Learning can’t be contained in the way that some things can. It cannot be packaged or delivered (though teaching may be… for good or bad). It is something that occurs naturally, and under an incredible array of circumstances, relying largely on our interactions with new ideas from the world around us. In other words, the school building is an artificial learning environment; much of what is learned in school is learned out of context, and students are right to question the relevance of some of those lessons.

Part of the solution is to solve real problems that are of real consequence to the community, but there is another, more important step in creating learning contexts, and that is getting out of the school. Take students into the community as much and as often as possible. Field-trips are often regarded as rewards, something that is done at the end of a unit, when in fact, they should be the point of departure.

Relevant learning occurs in context. Classrooms are where we should retreat to process the lessons we learn, and reflect on what we have experienced.

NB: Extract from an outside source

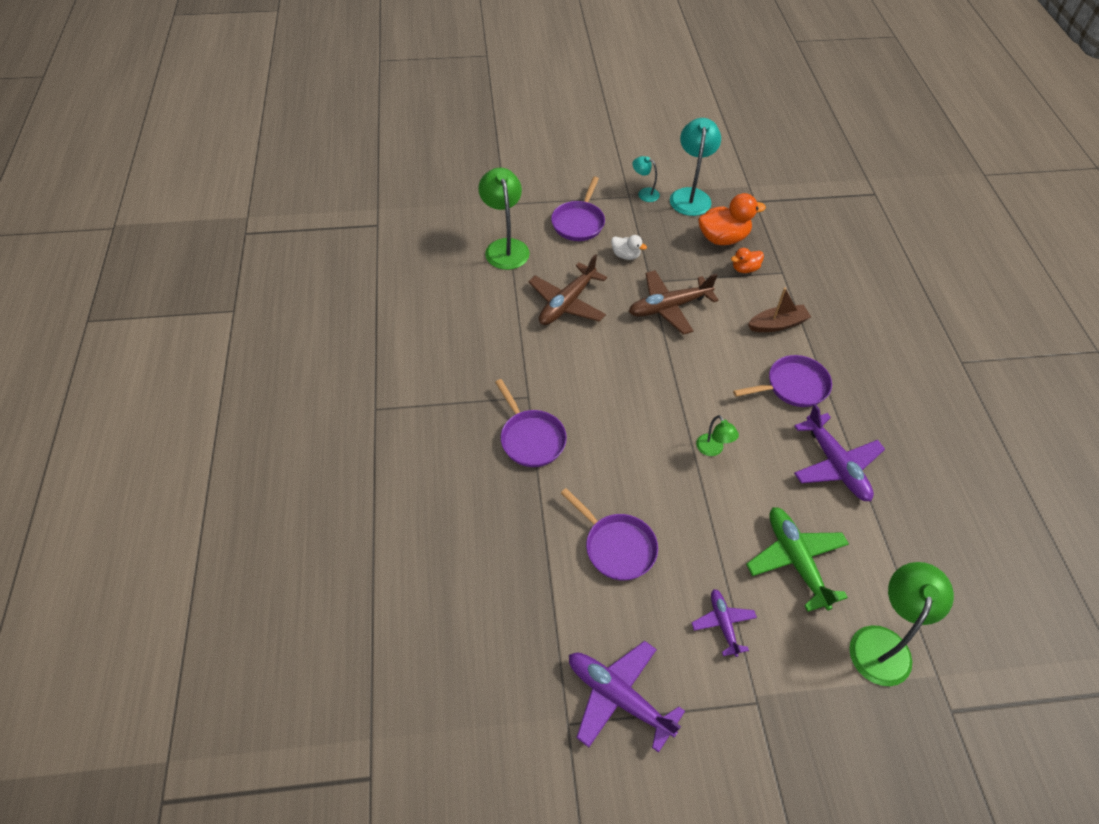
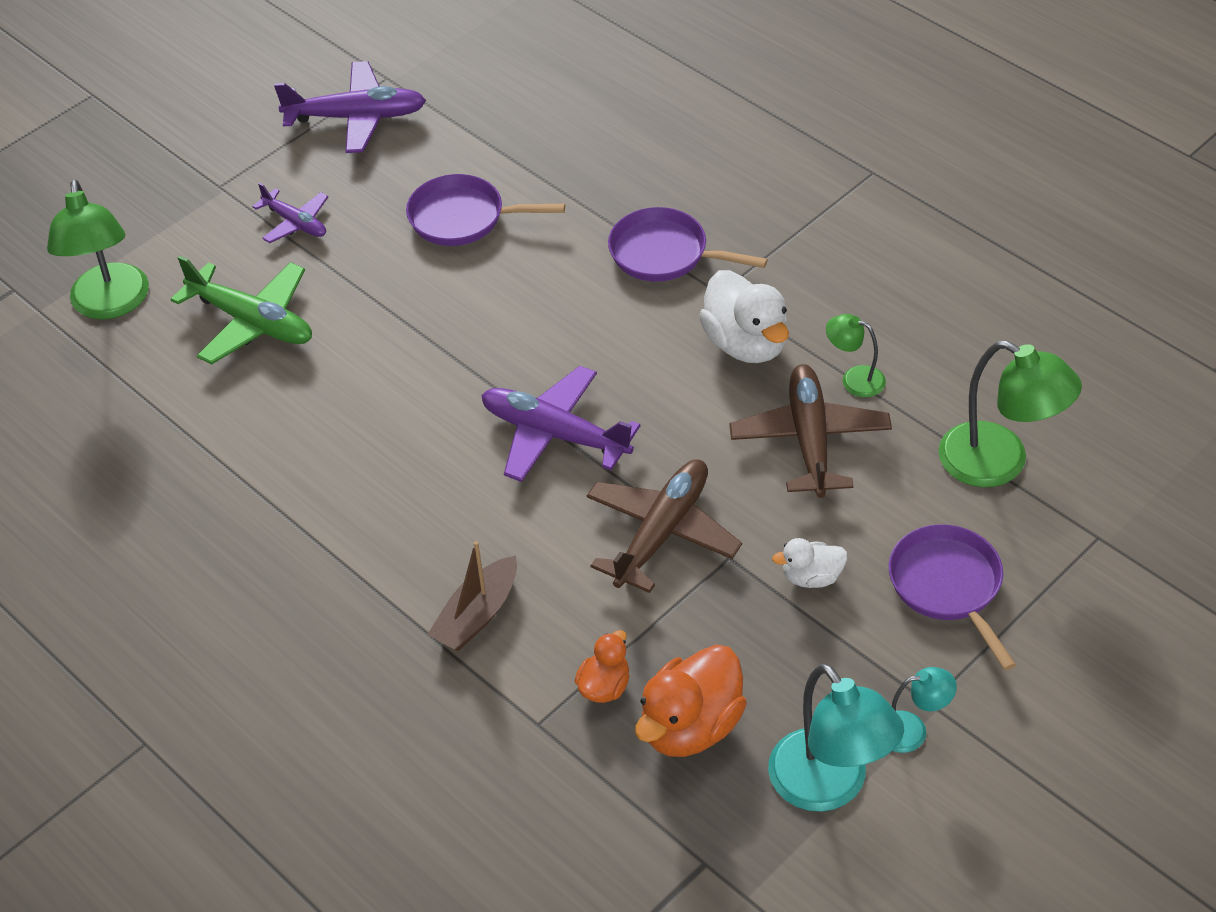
camera: 145 degrees right, 5 degrees down
green lamp [696,415,739,456] -> green lamp moved to [826,314,886,397]
purple pan [733,355,832,407] -> none
purple plane [794,404,885,501] -> purple plane moved to [481,366,641,482]
none -> white duck [699,270,789,363]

The learning itself should take place in whatever context is most conducive to the subject; learn about nature in nature; learn about history in a museum; learn about governance and debate in the council chambers.

If learning is going to be relevant and  engaging, it needs context, and that means venturing beyond the four walls of the classroom, and into the wide-world in which students live, and which they will have to one day transform. The school building is merely a container after all, and we shouldn’t try to contain learning.

Step 7: Create Experts

In times of crisis, we turn to the “experts,” whomever they may be, to help us solve our problems. Our survival on this planet is closely related to our capacity for solving problems we have yet to encounter,  thus it is in our best interest to create as many experts as we possibly can.

The current school system produces generalists; square pegs for the increasingly round holes employers seek to fill. While there may have been an economic imperative driving the need for generalists at one time, that imperative seems to hold less and less sway. Experts are usually people who have pursued a passion; someone does not become an expert in ornithology without a passion for birds. Thus, creating experts in school means helping each student to find and develop his or her passion, discover strengths and shore up weaknesses. Instead of imposing the increasingly dubious illusion of employability on students, we must begin to create experts by finding out who they are and what they have to offer.

Giving students the opportunity to become experts on particular issues, or particular aspects of a problem to be solved, can give them a sense of empowerment, and help them to see their value to the community. Knowing that they have something to offer to the rest of the group, and that their passion for particular subjects will help them find their place in the world, and make meaningful contributions, will make for happier, more hopeful problem-solvers, on which our future may depend.

Ultimately, creating experts is about creating capacities in our schools and communities, to work through a wide variety of problems with the best tools we have at hand; our minds.

If we truly believe that our children are our most precious resource we need to be more intelligent about how we prepare and make use of that resource. A world in crisis needs experts; where else will they come from if not from schools?